We have all had the experience of a colleague or friend telling us something we already knew, saw or read. We are often so eager to show how smart, knowledgeable or connected we are that we jump in with our take on the topic. President Nelson always lets the person finish. He resists the natural urge to interrupt and say, "I know that." He then humbly extends the conversation with what I think is the real art — the art of the secondary question. And his learning, and teaching, continue.
Humility really is a different approach in an age where instant certainty is always on display in the media, on social platforms and in public debate. Dr. David Bobb authored a most instructive book titled, “Humility — An Unlikely Biography of America’s Greatest Virtue.” It is worth a read and serves as a vital reminder to all of us. He highlights the essential humility of George Washington, Abraham Lincoln, Abigail Adams and Frederick Douglass. They each recognized that the axis of arrogance will deaden both the curiosity of the mind and, more importantly, the compassion of conscience.

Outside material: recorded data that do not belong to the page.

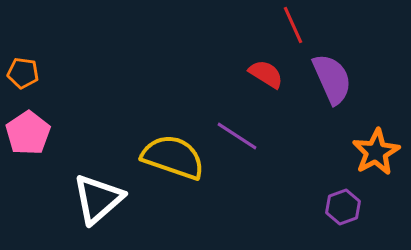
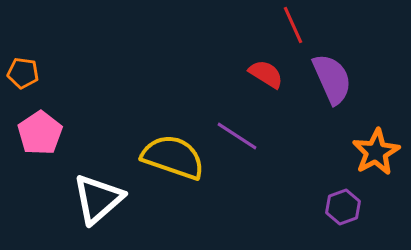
pink pentagon: moved 12 px right
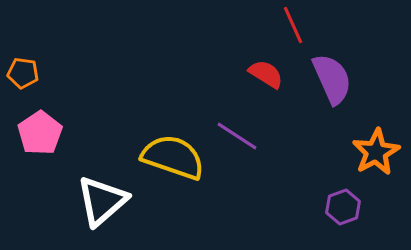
white triangle: moved 4 px right, 2 px down
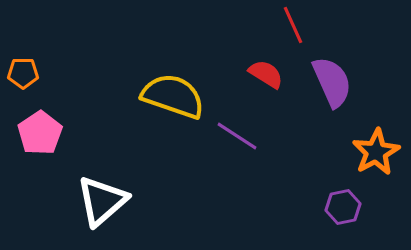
orange pentagon: rotated 8 degrees counterclockwise
purple semicircle: moved 3 px down
yellow semicircle: moved 61 px up
purple hexagon: rotated 8 degrees clockwise
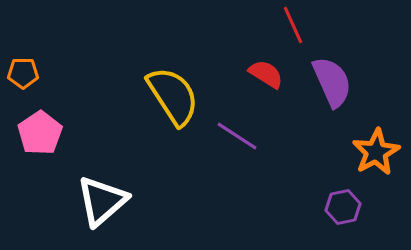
yellow semicircle: rotated 38 degrees clockwise
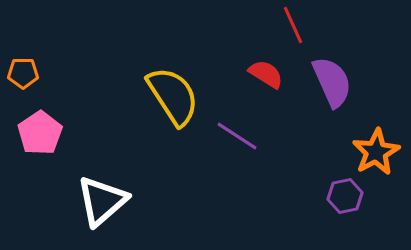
purple hexagon: moved 2 px right, 11 px up
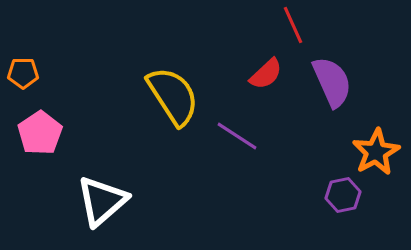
red semicircle: rotated 105 degrees clockwise
purple hexagon: moved 2 px left, 1 px up
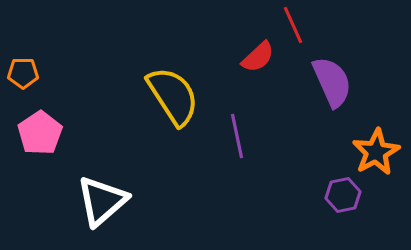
red semicircle: moved 8 px left, 17 px up
purple line: rotated 45 degrees clockwise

Mark really got my attention during our interview when he said, “We should all just take a moment to pause and shake our own zealotry.” Zealotry is believing so strongly in something that you are completely intolerant of different beliefs or opinions.
Mark continued, “We should shake our belief that we've figured it out, because we haven't, none of us have figured out why we're on this earth, what our purpose is, and it's all very humbling to contemplate those questions. And maybe the next time we approach a controversial conversation, we’ll be just a little more willing to listen and hear out what another person is saying. Especially when they may be saying something we don't like.”

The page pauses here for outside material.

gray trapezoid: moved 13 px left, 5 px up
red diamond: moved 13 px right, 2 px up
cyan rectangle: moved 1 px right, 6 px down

Mark went on to apply this kind of humility to the distinct difference between civility and civil dialogue. He said, “Civility just means being polite, and I think that's important. But civil dialogue is something beyond that. It's the ability to maintain courtesy and respect across our differences, and that is certainly what we seem to have lost in our larger body politic.”

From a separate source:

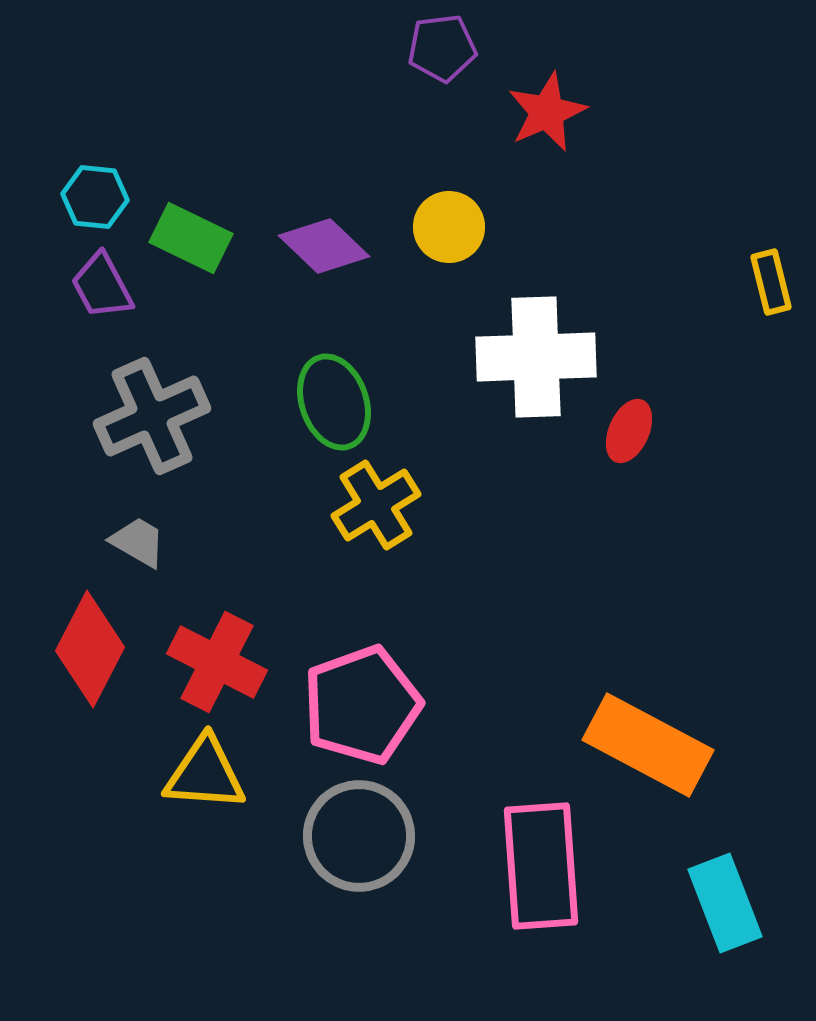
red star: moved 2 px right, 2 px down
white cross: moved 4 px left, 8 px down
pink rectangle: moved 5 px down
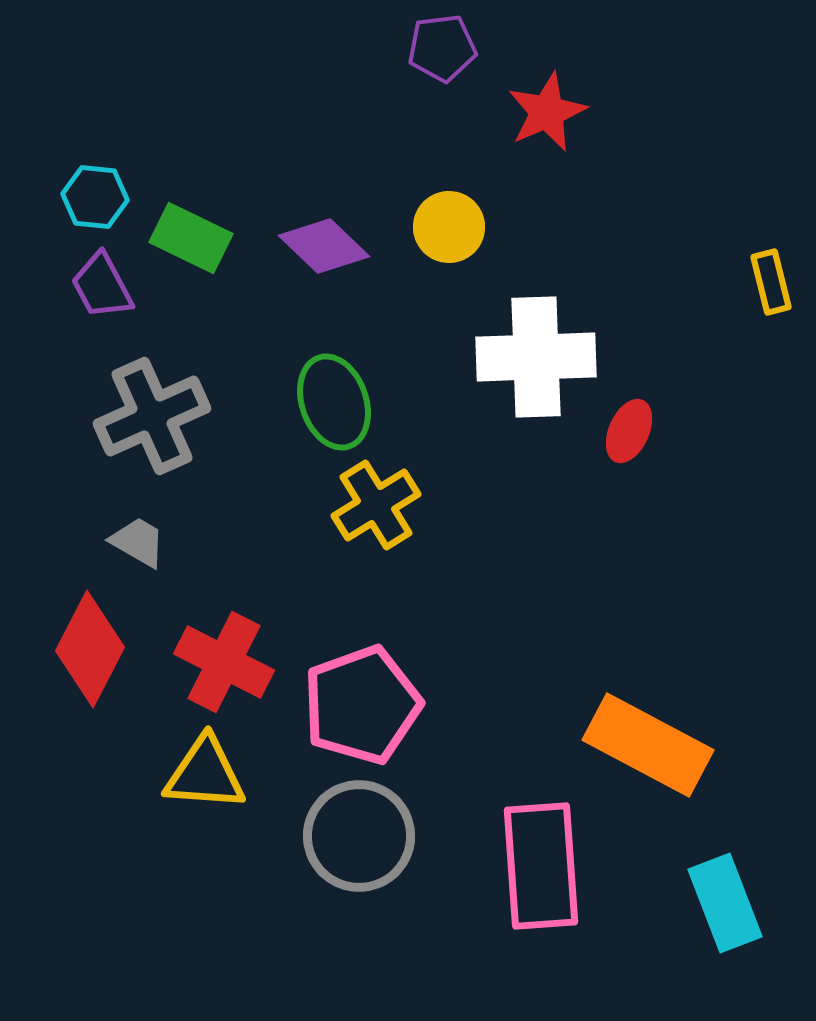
red cross: moved 7 px right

The egotistical elite who believe they have all the answers for all the people rarely have the interests of others at heart. Those who promise everything, as long as they are given power, rarely have the humility to develop real solutions to society's most pressing problems. Sadly, humble servant leaders in government or business have become a rare and endangered species. A leader who is humble enough to listen and learn while recognizing they don’t have all the answers, is actually the leader worth following.
Reporters and journalists, pundits and politicians and yes, especially opinion editors, would be wise to give humility some space as they race to their microphones, cameras and keyboards to declare with myopic certainty and zeal what they know is the most important take on the topic of the day.12 comments on this story
If the axis of arrogance wins out in the end, we will come to public tyranny of the state and private tyranny of the soul. Humility can overcome such tyranny and lead to the ultimate in freedom and human flourishing.
Of George Washington Dr. Bobb stated, “Washington was not born humble any more than he was born great.” Humility is a lifelong journey that leads to never-ending learning, authentic confidence and true greatness. The path to humility must be pursued daily in our conversations, communities, congregations and personal contemplations.